Das im Ausland erworbene Wissen ist für beide Seiten bares Geld wert. Der Arbeitnehmer kann mit seinen Auslandserfahrungen und neuen Kenntnissen seine Gehaltsansprüche untermauern. Der Arbeitgeber sollte dieses neue Wissen für sein Unternehmen nutzen. Doch wie? Hier ist gute Zusammenarbeit gefragt. Es kommt nicht gut an, wenn der Rückkehrer bestehende Prozesse kritisiert und gutgemeinte Ratschläge gibt. Besser ist es, gemeinsam mit Vorgesetzten einen Einarbeitungsplan zu entwickeln, der beispielsweise auch Vorträge oder Schulungen für die neuen, alten Kollegen beinhaltet. Das ist deutlich effizienter und vermeidet Missstimmungen. So erhalten die Kollegen Informationen über die Zeit im Ausland, lernen den Rückkehrer besser kennen und werden mit relevantem Wissen versorgt. Dieser Wissenstransfer ist wichtig, um sich nach der Rückkehr wieder in ein großes Team einzufinden.

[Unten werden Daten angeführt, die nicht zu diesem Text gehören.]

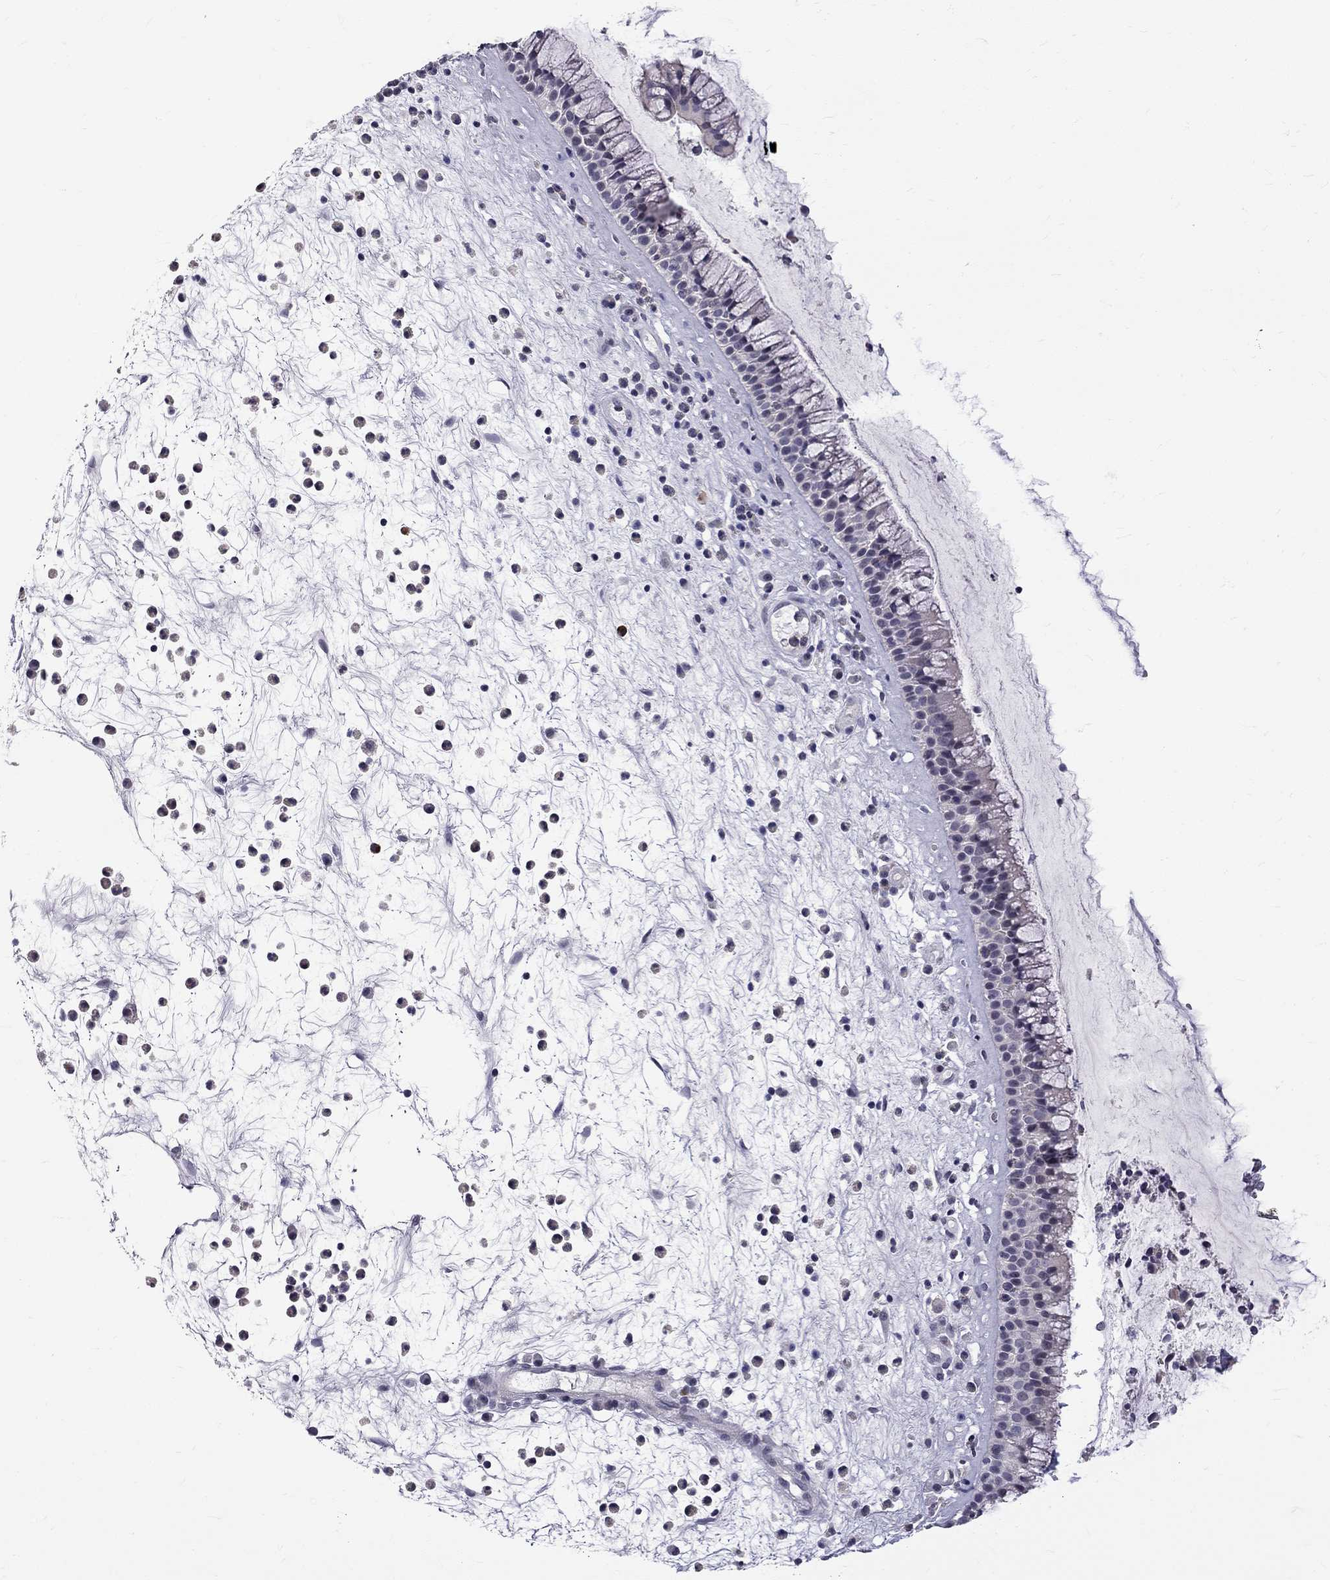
{"staining": {"intensity": "negative", "quantity": "none", "location": "none"}, "tissue": "nasopharynx", "cell_type": "Respiratory epithelial cells", "image_type": "normal", "snomed": [{"axis": "morphology", "description": "Normal tissue, NOS"}, {"axis": "topography", "description": "Nasopharynx"}], "caption": "This is an immunohistochemistry (IHC) micrograph of benign human nasopharynx. There is no positivity in respiratory epithelial cells.", "gene": "RTL9", "patient": {"sex": "male", "age": 77}}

Kulturschock in Deutschland?

Diese Findungsphase im Team gehört genauso zum Start in den Berufsalltag, wie die Gewöhnung an die neue, alte Kultur. Auch wer sich früher in der deutschen Arbeitswelt sehr wohl gefühlt hat, kann dies nach der Rückkehr anders empfinden. Plötzlich sind die Kollegen zu direkt, zu schlecht gelaunt oder es ist alles zu bürokratisch. Damit hier kein Unmut entsteht, sollten Rückkehrer an ihre erste Zeit im Ausland zurückdenken und Empathie, Diplomatie und Anpassungsfähigkeit walten lassen. Auch wenn Sie sich über Reaktionen ärgern oder manche Abläufe nicht nachvollziehen können, sollten Sie nicht mit ständiger Gegenwehr reagieren. Versuchen Sie lieber, mit gutem Beispiel voranzugehen! Ihre Kollegen werden sich möglicherweise ganz von alleine etwas abschauen, wenn Ihre neue Art und Arbeitsweise aus dem Ausland gut funktionieren.

Wirklich wichtig

Zu guter Letzt sollten Sie an soziale und rechtliche Aspekte, wie Sozialversicherungen, Kindergeld oder auch Anmeldung des Wohnsitzes denken – und zwar nicht erst bei Ihrer Rückkehr, sondern bereits vor der Ausreise. Denn häufig werden bereits zu diesem Zeitpunkt die Weichen für eine Rückkehr gestellt. Was Sie hier versäumen, lässt oft hinterher nicht mehr ausbügeln. Eine Rückkehr ist meist problemlos, wenn Sie sich Fragen zu den Themen Anwartschaft, internationale Krankenversicherung für das Ausland, freiwillige Zahlungen in die Rentenversicherung oder auch zusätzliche Vorsorgeversicherung stellen.